TASKS TO PERFORM —
**A.** Decide whether each statement below agrees with the court ruling that follows. Answer yes or no for each, and quote the deciding words of the ruling exactly: (i) Attorney Braxton is counsel for the defendants. (ii) The Court granted plaintiff's Motion for a Protective Order in full. (iii) The motion to quash was terminated as moot because the deposition date had already passed.
**B.** Carry the court ruling below forward, picking up after its last sentence.

SOURCE —
● ● ● ● ●

United States District Court, D. Connecticut

September 10, 2019




         Defendants have issued a subpoena to Attorney Meredith C. Braxton, who is counsel of record for plaintiff in this case, to appear for a deposition. Plaintiff has moved to quash the subpoena, and for a protective order prohibiting the deposition of Attorney Braxton. See Doc. #47; see also Doc. #49 (memorandum in opposition), Doc. #51 (reply). The motion has been referred to the undersigned for ruling. The Court finds that Attorney Braxton has put her personal knowledge at issue in this case by including her own statements as attachments to the Second Amended Complaint, and thus, is subject to deposition as to her personal knowledge. Accordingly, the Court GRANTS, in part, and DENIES, in part, plaintiff's Motion for a Protective Order [Doc. #47]. Because Attorney Braxton's deposition was noticed for January 15, 2019, a date which has passed, the Court TERMINATES, as moot, plaintiff's motion to quash.

         I. BACKGROUND

         Plaintiff, Jane Doe, [1] brings this action against The Town of Greenwich and two employees of the Greenwich Police Department, Sergeant Detective Brent Reeves and Detective Krystie Rondini. See Doc. #1. Plaintiff alleges, inter alia, that in 2016, [2] she was sexually assaulted by Peter Roe.[3] See Doc. #46 at 7-8. Roe was, at the time, a student at Brunswick School, the all-male brother institution to plaintiff's own all-female high school, Greenwich Academy. See Doc. #20-1 at 3 n.1. Both Jane Doe and Peter Roe were minors at the time. See Docs. #46 at 5; #65 at 3.

● ● ● ● ●

SOURCE MATERIAL —
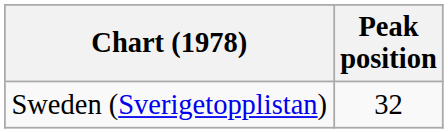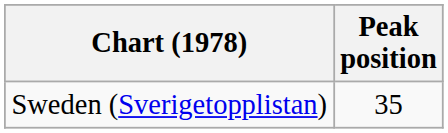Sweden (Sverigetopplistan) | Peak position: 32 -> 35
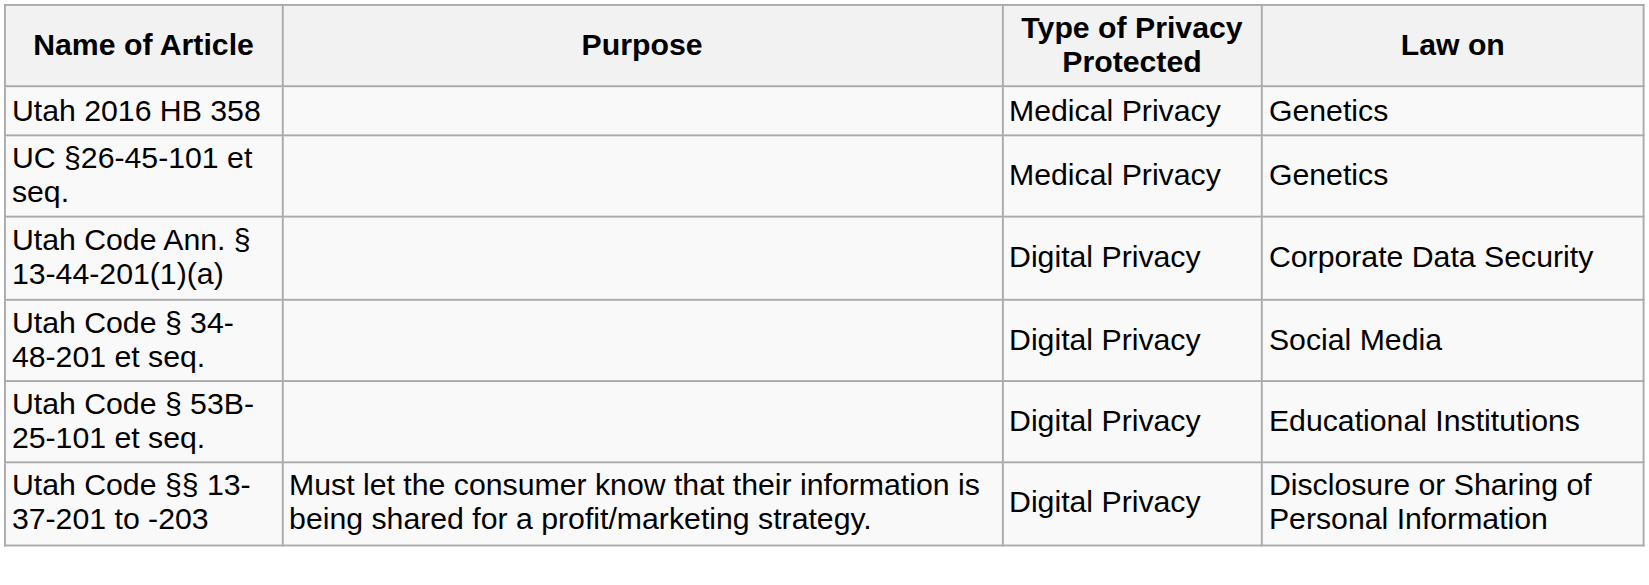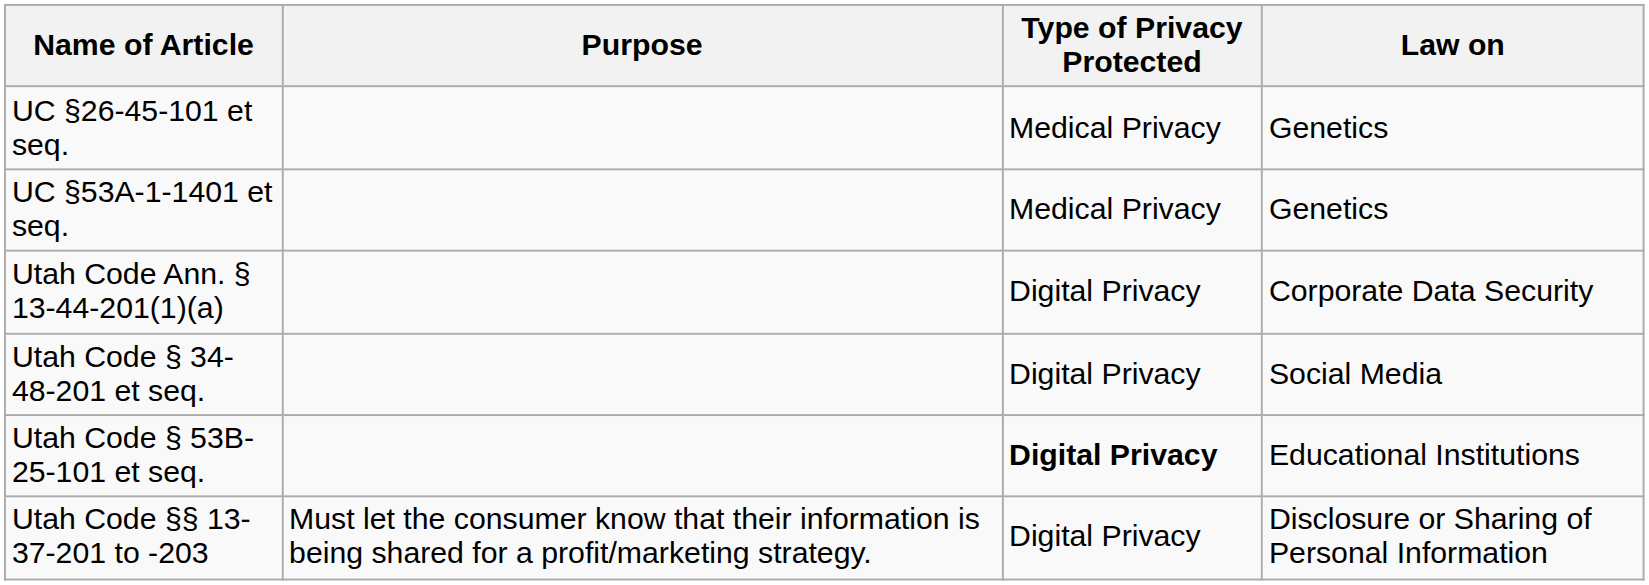- row: Utah 2016 HB 358 | Medical Privacy | Genetics
+ row: UC §53A-1-1401 et seq. | Medical Privacy | Genetics
Utah Code § 53B-25-101 et seq. | Type of Privacy Protected: normal -> bold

● ● ● ● ●

EXERCISE RESPONSES —
**A.**
(i) No: "who is counsel of record for plaintiff in this case"
(ii) No: "the Court GRANTS, in part, and DENIES, in part, plaintiff's Motion for a Protective Order"
(iii) Yes: "Because Attorney Braxton's deposition was noticed for January 15, 2019, a date which has passed, the Court TERMINATES, as moot, plaintiff's motion to quash."

**B.**
         The Second Amended Complaint [Doc. #46] (hereinafter the “SAC”), alleges that a pool party, for plaintiff and her friends, was held at the Doe residence, and that “Plaintiff's parents, Plaintiff's adult brother and two adult friends were on hand to supervise the gathering.” Doc. #46 at 7. Roe attended the party and was allegedly “aggressive, lewd and belligerent[.]” Id. “Witnesses reported observing [Roe] trying to grope and otherwise inappropriately grab the girls and making suggestive and lewd comments to them.” Id. Roe allegedly assaulted Brother Doe, who then began making arrangements to ensure Roe was taken home. See Id. at 8. Two Brunswick students then took Roe to the pool house bathroom “to try to sober him up[.]” Id. at 8. “Plaintiff went to the pool house bathroom to assist.” Id. The other two students left the pool house when summoned by their parents, leaving Doe alone with Roe. See Id. It was at that time that the alleged sexual assault occurred. See id.

         Plaintiff “described what had happened to her ... to a number of her friends and some family members, although she did not tell her parents or brother.” See Doc. #46 at 9. Plaintiff ultimately informed her school's counselor. See Id. The counselor notified the Head of School, who in turn “filed a report with the Department of Children and Families (‘DCF') as required by law.” Id. The SAC asserts “[u]pon information and belief” that “DCF forwarded the report to the Greenwich PD.” Id. On August 2, 2016, plaintiff made a formal statement to the Greenwich Police. See id.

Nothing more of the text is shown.